Top of Raw data

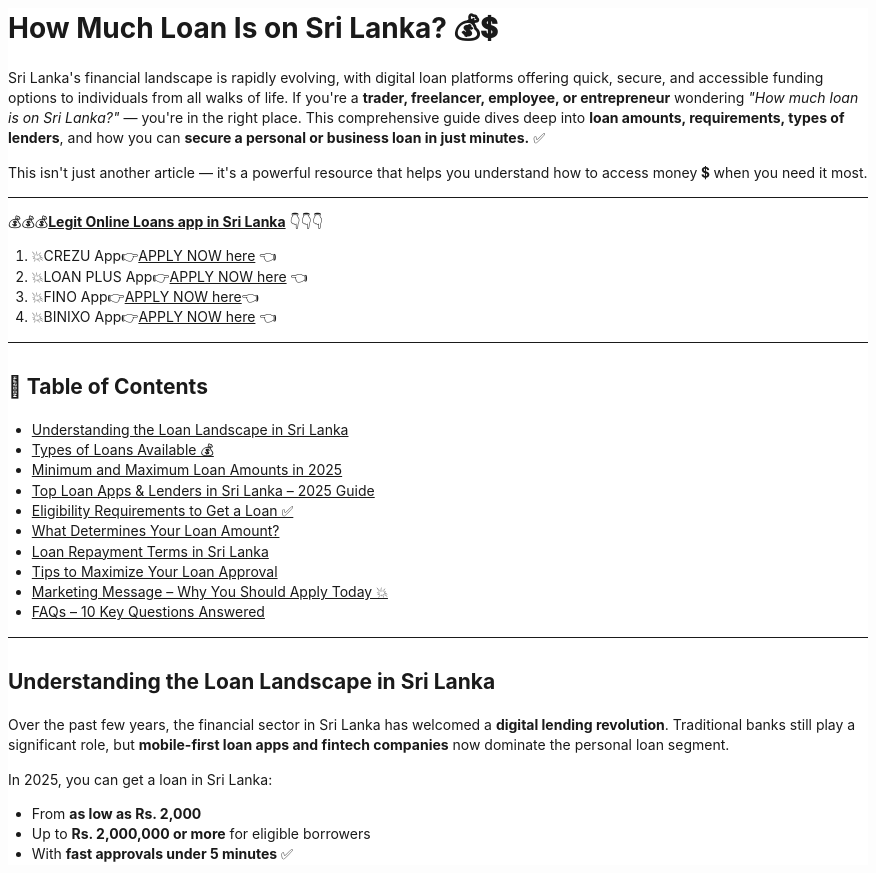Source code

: # **How Much Loan Is on Sri Lanka?** 💰💲

Sri Lanka's financial landscape is rapidly evolving, with digital loan platforms offering quick, secure, and accessible funding options to individuals from all walks of life. If you're a **trader, freelancer, employee, or entrepreneur** wondering *"How much loan is on Sri Lanka?"* — you're in the right place. This comprehensive guide dives deep into **loan amounts, requirements, types of lenders**, and how you can **secure a personal or business loan in just minutes.** ✅

This isn't just another article — it's a powerful resource that helps you understand how to access money 💲 when you need it most.

---

💰💰💰[**Legit Online Loans app in Sri Lanka**](https://github.com/BestOnlineLoan/Legit-Online-Loans-Sri-Lanka/blob/main/Online%20Loan%20Apps%20in%20Sri%20Lanka%3A%20Top%20Picks%20for%20Quick%20Cash.md) 👇👇👇
1. 💥CREZU App👉[APPLY NOW here](https://buolnd.com/boCS?sub1=sub1&sub2=sub2&sub3=sub3&sub4=sub4&sub5=sub5) 👈
2. 💥LOAN PLUS App👉[APPLY NOW here](https://buolnd.com/voCS?sub1=sub1&sub2=sub2&sub3=sub3&sub4=sub4&sub5=sub5) 👈
3. 💥FINO App👉[APPLY NOW here](https://buolnd.com/VoCS?sub1=sub1&sub2=sub2&sub3=sub3&sub4=sub4&sub5=sub5)👈
4. 💥BINIXO App👉[APPLY NOW here](https://buolnd.com/MoCS?sub1=sub1&sub2=sub2&sub3=sub3&sub4=sub4&sub5=sub5) 👈

---

## 📑 **Table of Contents**
- [Understanding the Loan Landscape in Sri Lanka](#understanding-the-loan-landscape-in-sri-lanka)
- [Types of Loans Available 💰](#types-of-loans-available-)
- [Minimum and Maximum Loan Amounts in 2025](#minimum-and-maximum-loan-amounts-in-2025)
- [Top Loan Apps & Lenders in Sri Lanka – 2025 Guide](#top-loan-apps--lenders-in-sri-lanka--2025-guide)
- [Eligibility Requirements to Get a Loan ✅](#eligibility-requirements-to-get-a-loan-)
- [What Determines Your Loan Amount?](#what-determines-your-loan-amount)
- [Loan Repayment Terms in Sri Lanka](#loan-repayment-terms-in-sri-lanka)
- [Tips to Maximize Your Loan Approval](#tips-to-maximize-your-loan-approval)
- [Marketing Message – Why You Should Apply Today 💥](#marketing-message--why-you-should-apply-today-)
- [FAQs – 10 Key Questions Answered](#faqs--10-key-questions-answered)

---

## Understanding the Loan Landscape in Sri Lanka

Over the past few years, the financial sector in Sri Lanka has welcomed a **digital lending revolution**. Traditional banks still play a significant role, but **mobile-first loan apps and fintech companies** now dominate the personal loan segment.

In 2025, you can get a loan in Sri Lanka:
- From **as low as Rs. 2,000**
- Up to **Rs. 2,000,000 or more** for eligible borrowers
- With **fast approvals under 5 minutes** ✅
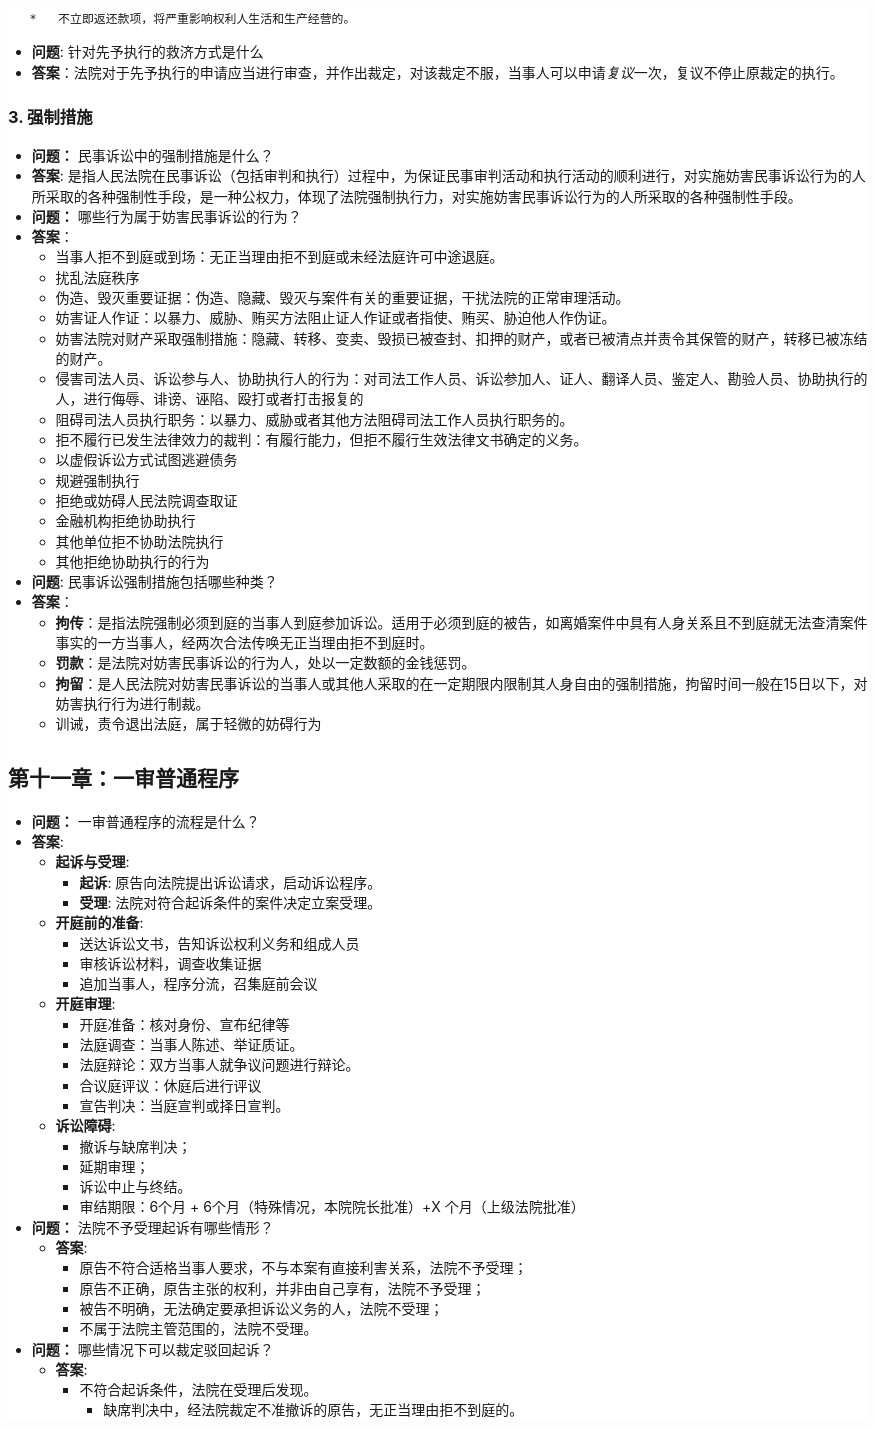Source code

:        *   不立即返还款项，将严重影响权利人生活和生产经营的。
*  **问题**:   针对先予执行的救济方式是什么
 *  **答案**：法院对于先予执行的申请应当进行审查，并作出裁定，对该裁定不服，当事人可以申请*复议*一次，复议不停止原裁定的执行。

### 3. 强制措施

*   **问题：** 民事诉讼中的强制措施是什么？
*   **答案**: 是指人民法院在民事诉讼（包括审判和执行）过程中，为保证民事审判活动和执行活动的顺利进行，对实施妨害民事诉讼行为的人所采取的各种强制性手段，是一种公权力，体现了法院强制执行力，对实施妨害民事诉讼行为的人所采取的各种强制性手段。
*   **问题：** 哪些行为属于妨害民事诉讼的行为？
*    **答案**：
       *   当事人拒不到庭或到场：无正当理由拒不到庭或未经法庭许可中途退庭。
       *   扰乱法庭秩序
      *   伪造、毁灭重要证据：伪造、隐藏、毁灭与案件有关的重要证据，干扰法院的正常审理活动。
        *   妨害证人作证：以暴力、威胁、贿买方法阻止证人作证或者指使、贿买、胁迫他人作伪证。
       *  妨害法院对财产采取强制措施：隐藏、转移、变卖、毁损已被查封、扣押的财产，或者已被清点并责令其保管的财产，转移已被冻结的财产。
       *   侵害司法人员、诉讼参与人、协助执行人的行为：对司法工作人员、诉讼参加人、证人、翻译人员、鉴定人、勘验人员、协助执行的人，进行侮辱、诽谤、诬陷、殴打或者打击报复的
       *   阻碍司法人员执行职务：以暴力、威胁或者其他方法阻碍司法工作人员执行职务的。
       *   拒不履行已发生法律效力的裁判：有履行能力，但拒不履行生效法律文书确定的义务。
        *   以虚假诉讼方式试图逃避债务
      *    规避强制执行
       *   拒绝或妨碍人民法院调查取证
        *   金融机构拒绝协助执行
        *  其他单位拒不协助法院执行
      * 其他拒绝协助执行的行为
*  **问题**: 民事诉讼强制措施包括哪些种类？
 *  **答案**：
    *   **拘传**：是指法院强制必须到庭的当事人到庭参加诉讼。适用于必须到庭的被告，如离婚案件中具有人身关系且不到庭就无法查清案件事实的一方当事人，经两次合法传唤无正当理由拒不到庭时。
    *   **罚款**：是法院对妨害民事诉讼的行为人，处以一定数额的金钱惩罚。
    *   **拘留**：是人民法院对妨害民事诉讼的当事人或其他人采取的在一定期限内限制其人身自由的强制措施，拘留时间一般在15日以下，对妨害执行行为进行制裁。
    *   训诫，责令退出法庭，属于轻微的妨碍行为

## 第十一章：一审普通程序

*   **问题：** 一审普通程序的流程是什么？
*   **答案**:
    *   **起诉与受理**:
        *  **起诉**: 原告向法院提出诉讼请求，启动诉讼程序。
         * **受理**: 法院对符合起诉条件的案件决定立案受理。
    *   **开庭前的准备**:
        *  送达诉讼文书，告知诉讼权利义务和组成人员
        *  审核诉讼材料，调查收集证据
        *  追加当事人，程序分流，召集庭前会议
    *   **开庭审理**:
        *  开庭准备：核对身份、宣布纪律等
         * 法庭调查：当事人陈述、举证质证。
        *  法庭辩论：双方当事人就争议问题进行辩论。
        * 合议庭评议：休庭后进行评议
         * 宣告判决：当庭宣判或择日宣判。
    *  **诉讼障碍**:
        *   撤诉与缺席判决；
        * 延期审理；
        *   诉讼中止与终结。
        *  审结期限：6个月 + 6个月（特殊情况，本院院长批准）+X 个月（上级法院批准）
*   **问题：**  法院不予受理起诉有哪些情形？
     *  **答案**:
         * 原告不符合适格当事人要求，不与本案有直接利害关系，法院不予受理；
          *  原告不正确，原告主张的权利，并非由自己享有，法院不予受理；
          *  被告不明确，无法确定要承担诉讼义务的人，法院不受理；
         *  不属于法院主管范围的，法院不受理。
*   **问题：** 哪些情况下可以裁定驳回起诉？
    *  **答案**:  
       * 不符合起诉条件，法院在受理后发现。
         *  缺席判决中，经法院裁定不准撤诉的原告，无正当理由拒不到庭的。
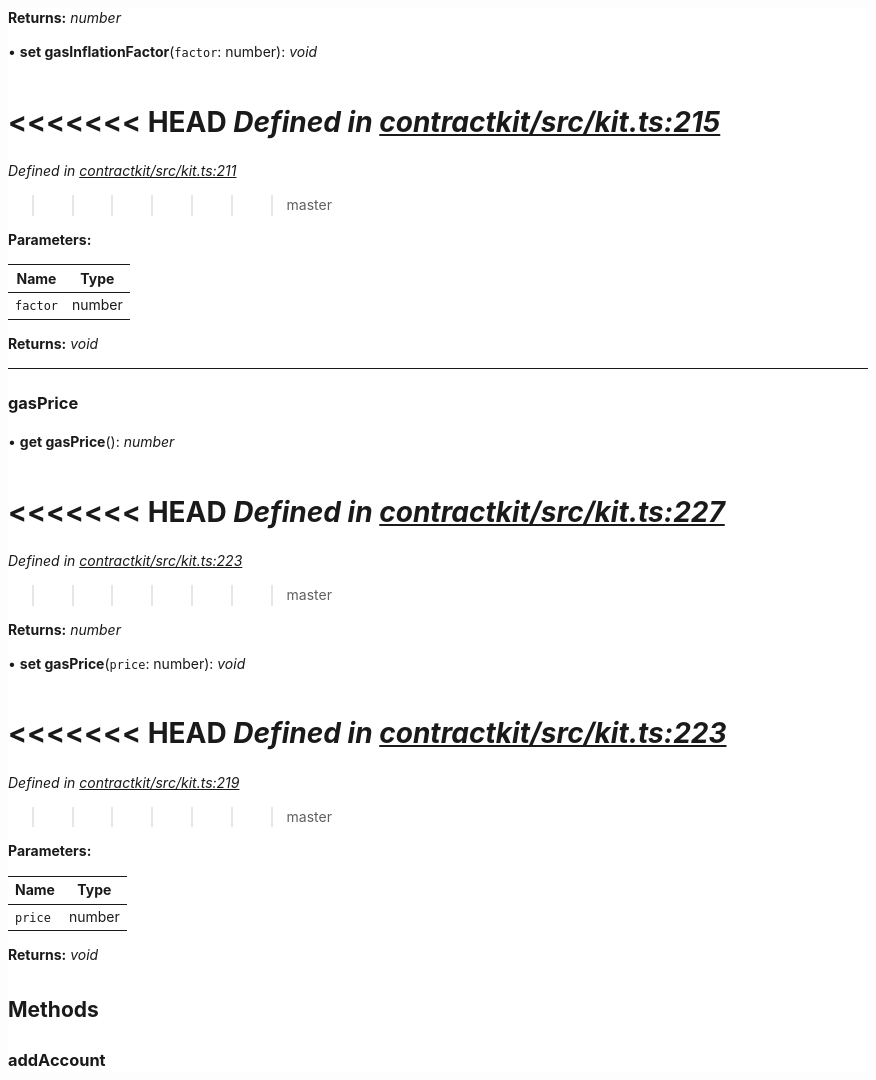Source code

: **Returns:** *number*

• **set gasInflationFactor**(`factor`: number): *void*

<<<<<<< HEAD
*Defined in [contractkit/src/kit.ts:215](https://github.com/celo-org/celo-monorepo/blob/master/packages/contractkit/src/kit.ts#L215)*
=======
*Defined in [contractkit/src/kit.ts:211](https://github.com/celo-org/celo-monorepo/blob/master/packages/contractkit/src/kit.ts#L211)*
>>>>>>> master

**Parameters:**

Name | Type |
------ | ------ |
`factor` | number |

**Returns:** *void*

___

###  gasPrice

• **get gasPrice**(): *number*

<<<<<<< HEAD
*Defined in [contractkit/src/kit.ts:227](https://github.com/celo-org/celo-monorepo/blob/master/packages/contractkit/src/kit.ts#L227)*
=======
*Defined in [contractkit/src/kit.ts:223](https://github.com/celo-org/celo-monorepo/blob/master/packages/contractkit/src/kit.ts#L223)*
>>>>>>> master

**Returns:** *number*

• **set gasPrice**(`price`: number): *void*

<<<<<<< HEAD
*Defined in [contractkit/src/kit.ts:223](https://github.com/celo-org/celo-monorepo/blob/master/packages/contractkit/src/kit.ts#L223)*
=======
*Defined in [contractkit/src/kit.ts:219](https://github.com/celo-org/celo-monorepo/blob/master/packages/contractkit/src/kit.ts#L219)*
>>>>>>> master

**Parameters:**

Name | Type |
------ | ------ |
`price` | number |

**Returns:** *void*

## Methods

###  addAccount
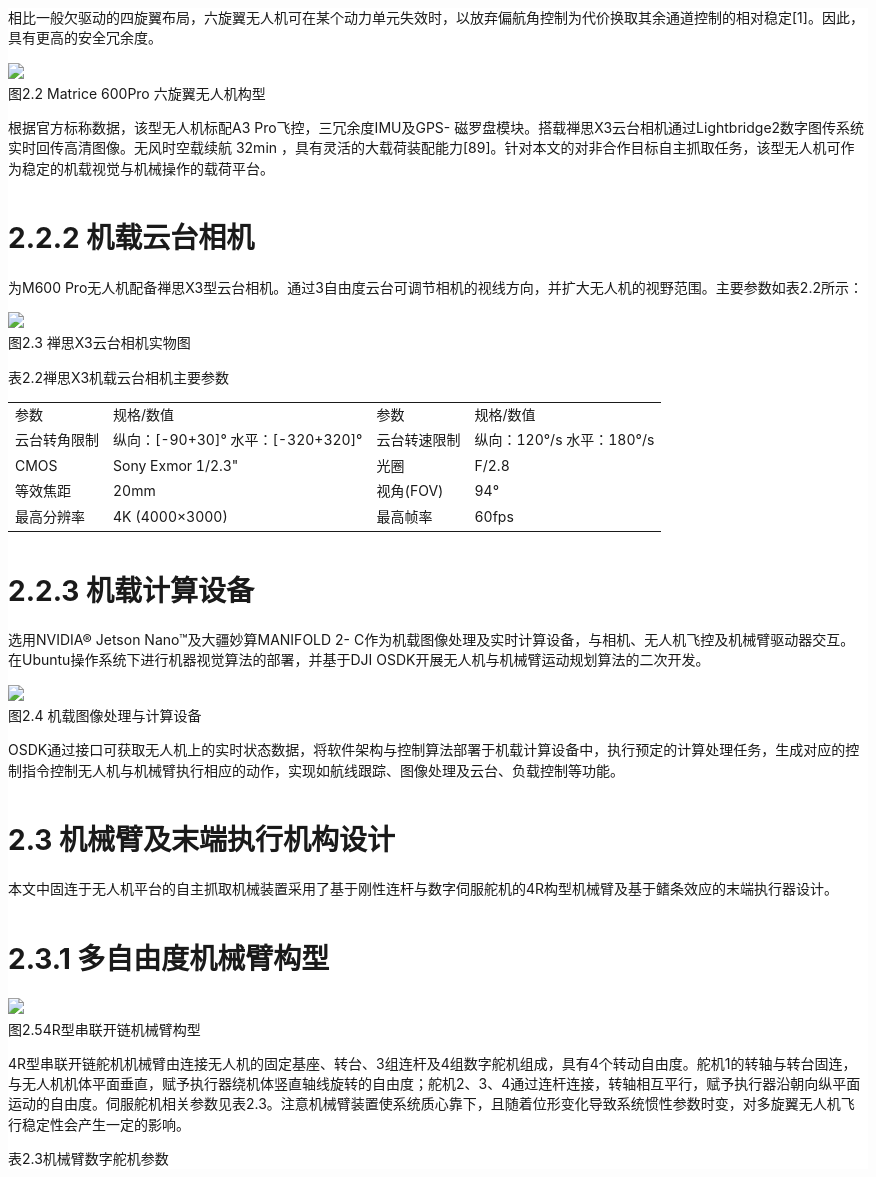 相比一般欠驱动的四旋翼布局，六旋翼无人机可在某个动力单元失效时，以放弃偏航角控制为代价换取其余通道控制的相对稳定[1]。因此，具有更高的安全冗余度。

![](images/7572d0a4070e3515fdef4b709166b59b1835599ab9f64621eec4d29a5fc89f24.jpg)  
图2.2 Matrice  $600\mathrm{Pro}$  六旋翼无人机构型

根据官方标称数据，该型无人机标配A3 Pro飞控，三冗余度IMU及GPS- 磁罗盘模块。搭载禅思X3云台相机通过Lightbridge2数字图传系统实时回传高清图像。无风时空载续航  $32\mathrm{min}$ ，具有灵活的大载荷装配能力[89]。针对本文的对非合作目标自主抓取任务，该型无人机可作为稳定的机载视觉与机械操作的载荷平台。

# 2.2.2 机载云台相机

为M600 Pro无人机配备禅思X3型云台相机。通过3自由度云台可调节相机的视线方向，并扩大无人机的视野范围。主要参数如表2.2所示：

![](images/eb74d99c121d1bc8b911424a038f6e2f056891c5edfbf15d91d40bb2df6f3058.jpg)  
图2.3 禅思X3云台相机实物图

表2.2禅思X3机载云台相机主要参数  

<table><tr><td>参数</td><td>规格/数值</td><td>参数</td><td>规格/数值</td></tr><tr><td>云台转角限制</td><td>纵向：[-90+30]°
水平：[-320+320]°</td><td>云台转速限制</td><td>纵向：120°/s
水平：180°/s</td></tr><tr><td>CMOS</td><td>Sony Exmor 1/2.3&quot;</td><td>光圈</td><td>F/2.8</td></tr><tr><td>等效焦距</td><td>20mm</td><td>视角(FOV)</td><td>94°</td></tr><tr><td>最高分辨率</td><td>4K (4000×3000)</td><td>最高帧率</td><td>60fps</td></tr></table>

# 2.2.3 机载计算设备

选用NVIDIA® Jetson Nano™及大疆妙算MANIFOLD 2- C作为机载图像处理及实时计算设备，与相机、无人机飞控及机械臂驱动器交互。在Ubuntu操作系统下进行机器视觉算法的部署，并基于DJI OSDK开展无人机与机械臂运动规划算法的二次开发。

![](images/ffc064057443b2188e80f2c5b2fd37b4b4d1839e0d552aa59d0231d52cc72cc8.jpg)  
图2.4 机载图像处理与计算设备

OSDK通过接口可获取无人机上的实时状态数据，将软件架构与控制算法部署于机载计算设备中，执行预定的计算处理任务，生成对应的控制指令控制无人机与机械臂执行相应的动作，实现如航线跟踪、图像处理及云台、负载控制等功能。

# 2.3 机械臂及末端执行机构设计

本文中固连于无人机平台的自主抓取机械装置采用了基于刚性连杆与数字伺服舵机的4R构型机械臂及基于鳍条效应的末端执行器设计。

# 2.3.1 多自由度机械臂构型

![](images/59ed96645c43b3bec29679d3a74f5e28697a2b30984f45c8a3faa9ec622ed3dc.jpg)  
图2.54R型串联开链机械臂构型

4R型串联开链舵机机械臂由连接无人机的固定基座、转台、3组连杆及4组数字舵机组成，具有4个转动自由度。舵机1的转轴与转台固连，与无人机机体平面垂直，赋予执行器绕机体竖直轴线旋转的自由度；舵机2、3、4通过连杆连接，转轴相互平行，赋予执行器沿朝向纵平面运动的自由度。伺服舵机相关参数见表2.3。注意机械臂装置使系统质心靠下，且随着位形变化导致系统惯性参数时变，对多旋翼无人机飞行稳定性会产生一定的影响。

表2.3机械臂数字舵机参数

Bottom of Raw data

**Problem:** Copy every line of the material in which the word "mathrm" occurs.

**Exercise answer:**
图2.2 Matrice  $600\mathrm{Pro}$  六旋翼无人机构型
根据官方标称数据，该型无人机标配A3 Pro飞控，三冗余度IMU及GPS- 磁罗盘模块。搭载禅思X3云台相机通过Lightbridge2数字图传系统实时回传高清图像。无风时空载续航  $32\mathrm{min}$ ，具有灵活的大载荷装配能力[89]。针对本文的对非合作目标自主抓取任务，该型无人机可作为稳定的机载视觉与机械操作的载荷平台。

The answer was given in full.